___ INPUT

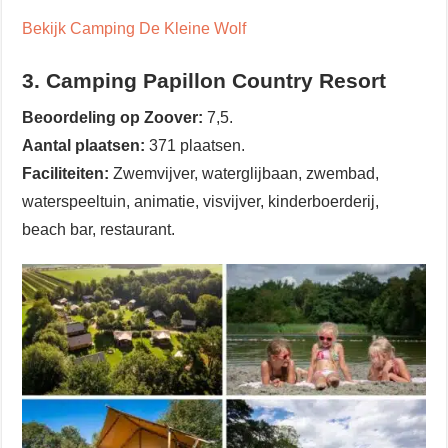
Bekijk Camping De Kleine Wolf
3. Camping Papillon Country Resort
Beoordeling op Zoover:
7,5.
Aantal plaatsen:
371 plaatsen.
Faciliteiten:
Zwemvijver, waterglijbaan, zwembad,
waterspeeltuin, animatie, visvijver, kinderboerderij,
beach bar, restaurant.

______
___ INPUT

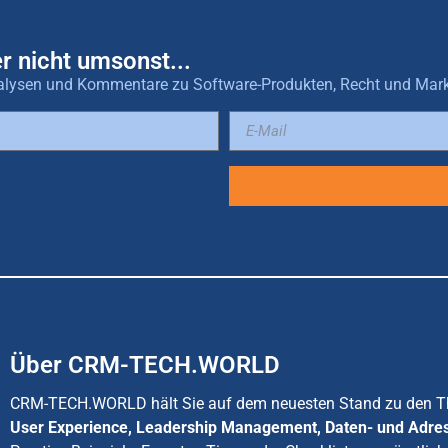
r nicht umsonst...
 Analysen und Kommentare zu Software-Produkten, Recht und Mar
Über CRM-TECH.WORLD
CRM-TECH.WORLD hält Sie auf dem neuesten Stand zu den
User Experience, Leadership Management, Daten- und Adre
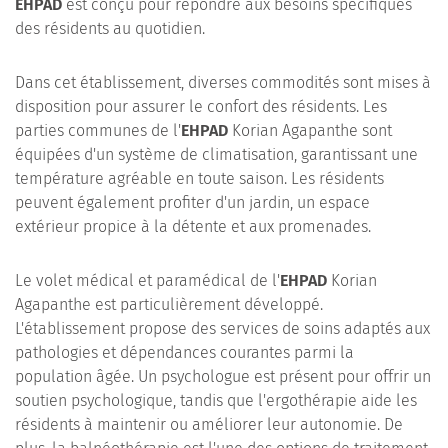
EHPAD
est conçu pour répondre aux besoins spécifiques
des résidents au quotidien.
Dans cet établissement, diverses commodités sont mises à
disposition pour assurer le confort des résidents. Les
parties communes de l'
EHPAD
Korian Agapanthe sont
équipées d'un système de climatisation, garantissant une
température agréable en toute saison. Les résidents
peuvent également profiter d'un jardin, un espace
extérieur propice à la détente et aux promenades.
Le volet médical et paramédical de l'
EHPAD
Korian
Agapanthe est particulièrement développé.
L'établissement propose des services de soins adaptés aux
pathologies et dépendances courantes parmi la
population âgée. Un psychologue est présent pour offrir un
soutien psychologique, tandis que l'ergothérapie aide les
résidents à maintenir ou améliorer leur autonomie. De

______
___ INPUT

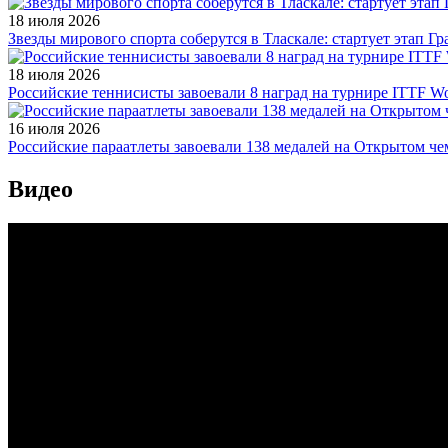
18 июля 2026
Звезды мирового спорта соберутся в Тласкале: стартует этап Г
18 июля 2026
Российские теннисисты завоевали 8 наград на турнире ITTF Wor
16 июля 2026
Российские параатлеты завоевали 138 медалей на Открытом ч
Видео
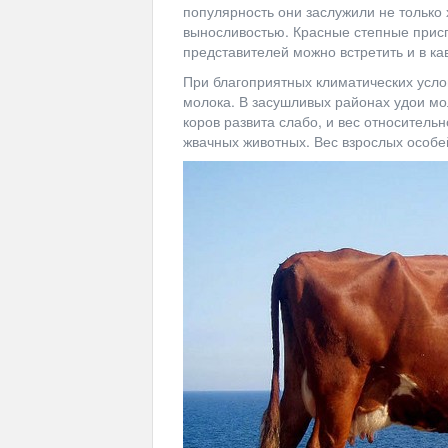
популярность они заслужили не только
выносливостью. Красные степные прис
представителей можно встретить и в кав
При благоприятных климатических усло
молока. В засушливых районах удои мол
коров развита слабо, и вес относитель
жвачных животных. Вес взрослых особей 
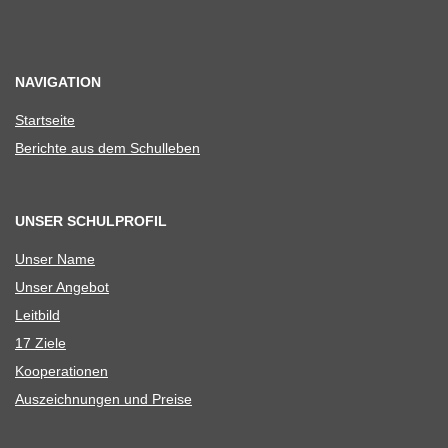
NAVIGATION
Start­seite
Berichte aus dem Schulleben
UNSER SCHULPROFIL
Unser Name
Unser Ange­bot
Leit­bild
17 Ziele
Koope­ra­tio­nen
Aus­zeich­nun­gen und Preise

______

▸ **WORK REQUIRED**
Copy out the range of lines above starting at the line with "Dans cet établissement, diverses" and ending at the line with "population âgée. Un", exactly and including both.

▸ **WRITTEN SOLUTION**
Dans cet établissement, diverses commodités sont mises à
disposition pour assurer le confort des résidents. Les
parties communes de l'
EHPAD
Korian Agapanthe sont
équipées d'un système de climatisation, garantissant une
température agréable en toute saison. Les résidents
peuvent également profiter d'un jardin, un espace
extérieur propice à la détente et aux promenades.
Le volet médical et paramédical de l'
EHPAD
Korian
Agapanthe est particulièrement développé.
L'établissement propose des services de soins adaptés aux
pathologies et dépendances courantes parmi la
population âgée. Un psychologue est présent pour offrir un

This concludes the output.